Sunday, August 9, 2009

Scranton Times Calls for Gun Control

The Scranton Times ran an editorial on Saturday calling for a reinstatement of the Assault Weapon Ban. You can read the editorial here.

In the editorial, the Scranton Times Editorial Board states that had the assault weapon ban been in play, the amount of damage perpetuated in these crimes might have been limited. They go on to state the ban would have precluded the use of the 30-round magazines found on the person of the killer.

As with many advocates of Gun Control, the Scranton Times doesn’t let a little thing like the facts get in the way of a good editorial.

The Assault Weapon Ban never prevented the use of a magazine of any capacity. What the ban did was ban the manufacture or sale of certain capacity magazines AFTER the ban was enacted. Any magazines produced before the ban was perfectly legal to own or use. What the ban did do was flood the market with cheap (usually foreign-made) high capacity magazines in anticipation of the ban.
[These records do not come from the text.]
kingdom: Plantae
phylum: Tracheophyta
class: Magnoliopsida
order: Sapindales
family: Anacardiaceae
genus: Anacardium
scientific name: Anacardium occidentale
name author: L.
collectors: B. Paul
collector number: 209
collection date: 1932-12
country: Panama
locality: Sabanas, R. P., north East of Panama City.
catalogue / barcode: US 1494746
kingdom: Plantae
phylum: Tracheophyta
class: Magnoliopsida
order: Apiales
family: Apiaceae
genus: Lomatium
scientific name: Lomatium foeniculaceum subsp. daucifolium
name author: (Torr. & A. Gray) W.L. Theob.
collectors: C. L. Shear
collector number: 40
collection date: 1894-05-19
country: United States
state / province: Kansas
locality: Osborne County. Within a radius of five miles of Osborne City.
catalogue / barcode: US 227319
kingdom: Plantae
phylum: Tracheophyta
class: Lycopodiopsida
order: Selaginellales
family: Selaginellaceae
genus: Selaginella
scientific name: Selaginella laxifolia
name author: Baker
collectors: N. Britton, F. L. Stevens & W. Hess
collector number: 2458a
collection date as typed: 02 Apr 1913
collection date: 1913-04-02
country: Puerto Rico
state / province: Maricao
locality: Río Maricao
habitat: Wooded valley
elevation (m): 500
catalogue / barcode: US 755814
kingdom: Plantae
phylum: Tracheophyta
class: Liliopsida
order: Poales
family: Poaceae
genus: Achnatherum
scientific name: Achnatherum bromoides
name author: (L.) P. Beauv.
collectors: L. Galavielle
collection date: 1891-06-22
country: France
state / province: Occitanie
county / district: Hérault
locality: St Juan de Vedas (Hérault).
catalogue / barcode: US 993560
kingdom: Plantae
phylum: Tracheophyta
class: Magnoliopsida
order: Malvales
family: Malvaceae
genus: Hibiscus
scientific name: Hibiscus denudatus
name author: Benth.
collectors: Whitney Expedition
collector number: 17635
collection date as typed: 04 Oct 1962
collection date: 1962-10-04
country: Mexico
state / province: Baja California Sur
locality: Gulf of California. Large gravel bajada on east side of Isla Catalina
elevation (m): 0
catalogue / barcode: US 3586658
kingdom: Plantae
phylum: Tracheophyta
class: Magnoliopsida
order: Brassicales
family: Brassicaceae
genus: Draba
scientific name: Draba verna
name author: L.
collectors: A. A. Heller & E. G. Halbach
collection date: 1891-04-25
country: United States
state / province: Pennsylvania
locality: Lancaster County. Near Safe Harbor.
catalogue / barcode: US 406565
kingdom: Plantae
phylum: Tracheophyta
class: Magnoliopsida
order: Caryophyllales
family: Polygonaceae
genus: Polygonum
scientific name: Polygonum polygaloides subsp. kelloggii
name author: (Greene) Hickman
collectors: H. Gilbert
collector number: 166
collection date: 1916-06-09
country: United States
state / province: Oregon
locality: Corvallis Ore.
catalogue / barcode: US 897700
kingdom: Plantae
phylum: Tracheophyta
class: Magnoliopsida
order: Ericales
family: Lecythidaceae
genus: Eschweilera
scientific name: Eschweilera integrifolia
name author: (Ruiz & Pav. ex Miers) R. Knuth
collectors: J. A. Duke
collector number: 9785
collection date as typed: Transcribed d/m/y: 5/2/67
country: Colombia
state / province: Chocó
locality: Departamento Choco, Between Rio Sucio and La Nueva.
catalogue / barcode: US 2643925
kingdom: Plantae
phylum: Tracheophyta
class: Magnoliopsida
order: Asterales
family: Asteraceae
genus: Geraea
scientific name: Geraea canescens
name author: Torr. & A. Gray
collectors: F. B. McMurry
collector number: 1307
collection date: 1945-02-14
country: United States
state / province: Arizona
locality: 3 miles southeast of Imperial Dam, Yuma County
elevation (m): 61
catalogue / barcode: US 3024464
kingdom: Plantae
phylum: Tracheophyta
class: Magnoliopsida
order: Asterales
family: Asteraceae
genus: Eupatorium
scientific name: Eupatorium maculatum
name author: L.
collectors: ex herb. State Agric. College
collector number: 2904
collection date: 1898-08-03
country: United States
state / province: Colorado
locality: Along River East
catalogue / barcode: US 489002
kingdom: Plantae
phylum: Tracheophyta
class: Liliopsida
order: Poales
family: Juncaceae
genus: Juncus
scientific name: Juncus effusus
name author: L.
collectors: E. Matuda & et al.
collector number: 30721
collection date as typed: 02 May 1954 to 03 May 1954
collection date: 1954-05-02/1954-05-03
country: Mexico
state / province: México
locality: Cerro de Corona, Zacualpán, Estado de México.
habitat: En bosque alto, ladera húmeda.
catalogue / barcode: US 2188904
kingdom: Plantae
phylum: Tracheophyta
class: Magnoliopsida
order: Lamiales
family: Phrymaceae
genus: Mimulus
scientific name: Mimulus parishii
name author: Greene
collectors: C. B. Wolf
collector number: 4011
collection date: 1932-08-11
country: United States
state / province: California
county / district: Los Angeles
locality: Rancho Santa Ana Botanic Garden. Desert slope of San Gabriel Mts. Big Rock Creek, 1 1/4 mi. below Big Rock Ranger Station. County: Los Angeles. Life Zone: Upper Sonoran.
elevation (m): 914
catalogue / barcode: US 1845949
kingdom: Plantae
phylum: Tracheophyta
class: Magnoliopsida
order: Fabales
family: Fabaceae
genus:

Manufacturers and importers tried to get as much of their product into the market as possible since, as basic economics would dictate, the price of these high capacity magazines skyrocketed as folks anticipated that the supply would diminish.

The ban lasted 10 years. Keep in mind, the primary argument for the ban was to stop violent crime. Post-ban, the results are in on just how good the legislation was at doing exactly that. The findings:

Assault weapons (pre-ban and post-ban) were used in only a very small fraction of crimes.

Violent crime rates were actually higher during the ban than after the ban.

Violent crime rates continue to fall now that the ban has lapsed.

The backup argument to this and other gun control measures is typically the “who needs an x” question. You can substitute the x for just about anything politicians seek to ban. The problem is one of constitutionality. In America, the onus to prove a right is never placed on the person wishing to exercise a right. It is instead placed on the person wishing to restrict a right, as it should be. If a politician or a news organization wishes to remove a right, they need to provide more than anecdotal evidence and an instance of a horrible crime to prove it. The statistics (reality) is certainly not on their side.

1 comment:

Austin said...

"the onus to prove a right is never placed on the person wishing to exercise a right. It is instead placed on the person wishing to restrict a right, as it should be"

Good. Now that the assault weapons ban is debunked we should focus on the right to own nuclear arms. I know it sounds ridiculous but if the burden of proof is on someone else then they will not be able to prove anything about American citizens owning nuclear arms since there is no history or statistics. So we're set.